Nach Vettel-Crash: Lauda "würde Kwjat umbringen"

Nach dem Crash mit Sebastian Vettel in Sotschi muss sich Red-Bull-Pilot Daniil Kwjat harte Kritik gefallen lassen. Mercedes-Aufsichtsratschef Niki Lauda schimpfte über den Russen, der den Ferrari-Pilot früh aus dem Grand Prix bugsierte: "Wenn ich Vettel wär, ich würde ihn umbringen!"

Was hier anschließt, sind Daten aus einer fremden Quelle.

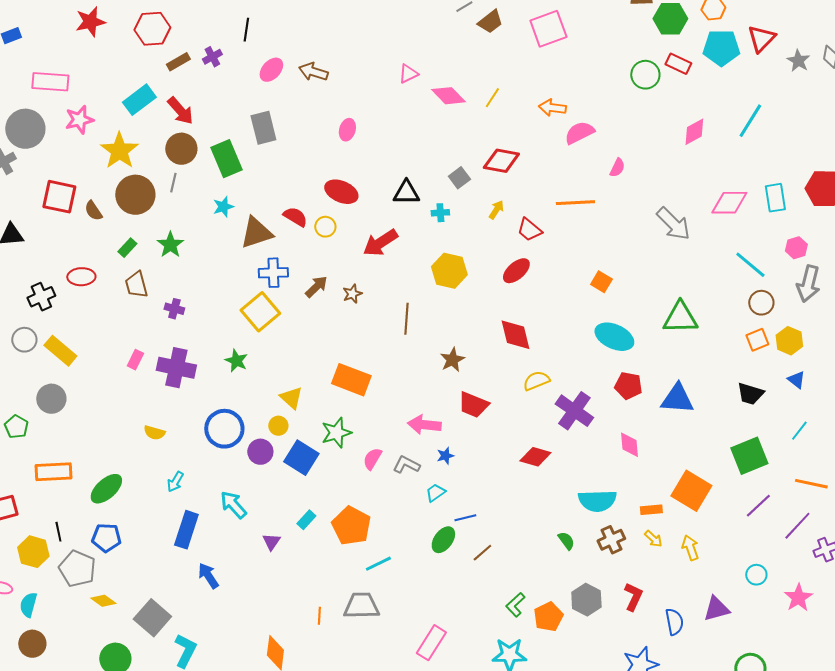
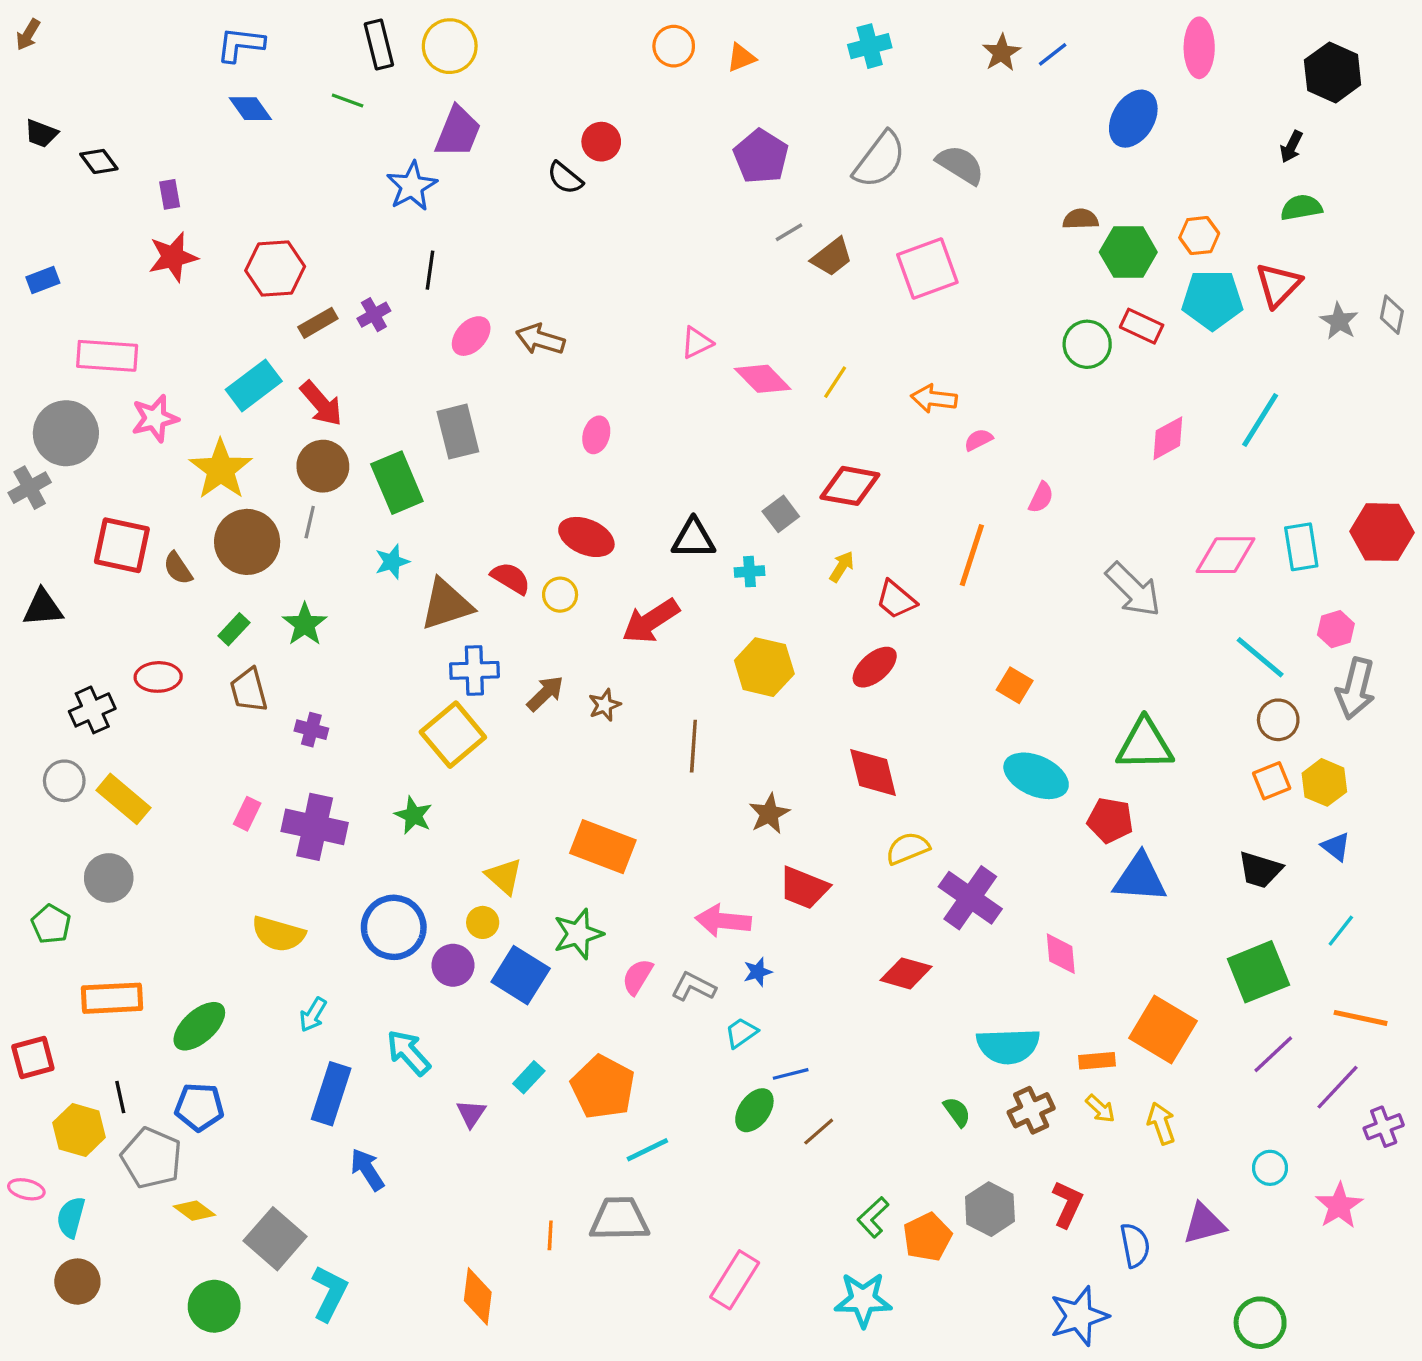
pink semicircle: (579, 133) -> (978, 440), size x0.6
orange line: (575, 203) -> (972, 555), turned -69
red pentagon: (628, 386) -> (1110, 820), moved
yellow semicircle: (154, 433) -> (278, 934), size x1.5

"Was zum Teufel tun wir da", tobte Vettel nach seinem Unfall in Russland. Doch er war nicht der einzige, der sich über die rücksichtslose Fahrweise von Kwjat ärgerte: "Fürchterlich. Er kann nicht vor lauter Blödheit da überall drauf fahren. Vettel macht alles richtig und Kwjat knallt ihm einfach voll hinten drauf. Blöder und ärgerlicher kann man das nicht machen", so Lauda gegenüber "Sky". Der 67-Jährige hat kein Verständnis für das Kommando des Russen: "Ich weiß nicht, was in ihn gefahren ist. Vielleicht war er in Russland besonders hochmotiviert, aber so kann man nicht Autorennen fahren."

Lauda forderte nach dem Rennen lautstark eine Strafe für Kwjat: "Was der Kwjat hier zusammengefahren hat, wenn ich Vettel wär, ich würde ihn umbringen. Schon zwei Rennen lang immer wieder das Gleiche. Vollkommen ziellos in dem Fall hinten drauf und von der Piste gefahren. Da sollte auch die FIA drüber nachdenken."

Bereits vor zwei Wochen hat der Red-Bull-Pilot Vettel mit einem riskanten Überholmanöver verärgert: "Du bist dahergekommen wie ein Torpedo." Ob Kwjat beim nächsten Rennen in Barcelona (15. Mai) wieder für Gesprächsstoff sorgt, bleibt abzuwarten.